A ζ is always a z sound. It might be lighter as in zebra with certain vowels (think ρύζι), or thicker as in measure (ζουζούνι) but it is always a z sound.

(OK, to be fair, σ before μ sounds like a ζ...)


Ζ, ζ is always [z]. About Σ,σ,ς: It depends on the following letter, even it is in the next word. Before voiced consonant it is [z]. Voiced consonants in Modern Greek are: β, δ, ζ, γ, (ν), λ,ρ,μ, ν and μπ, ντ, τζ, γκ. Εxception is λ. So i.e. σβούρα=[z]voura, σμπάρος=[z]baros. See the classical book of Greek Grammar by Manolis Triantafyllidis, page 8: https://www.alfavita.gr/sites/default/files/attachments/grammatiki.triantafyllidi-sc2013.pdf in the document. In all other cases Σ,σ,ς is [s]

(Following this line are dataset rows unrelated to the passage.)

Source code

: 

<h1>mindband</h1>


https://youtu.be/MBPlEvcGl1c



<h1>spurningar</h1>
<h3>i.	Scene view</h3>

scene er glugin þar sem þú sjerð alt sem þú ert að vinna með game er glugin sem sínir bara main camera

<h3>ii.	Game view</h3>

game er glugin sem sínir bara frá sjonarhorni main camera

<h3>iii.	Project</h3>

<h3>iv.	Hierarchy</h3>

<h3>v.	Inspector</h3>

Oh, it is the grammatics of the great Greek linguist Manolis Triandafyllidis. Thank you very much


Not really helpful. After some searching I found something.


Sorry, if it didn't help much. The above Greek Grammar is a reference book though. Just it written in Greek. It is a complete guide, even the native Greeks don't know the grammatical phenomena included in this book. Unfortunately in Greek.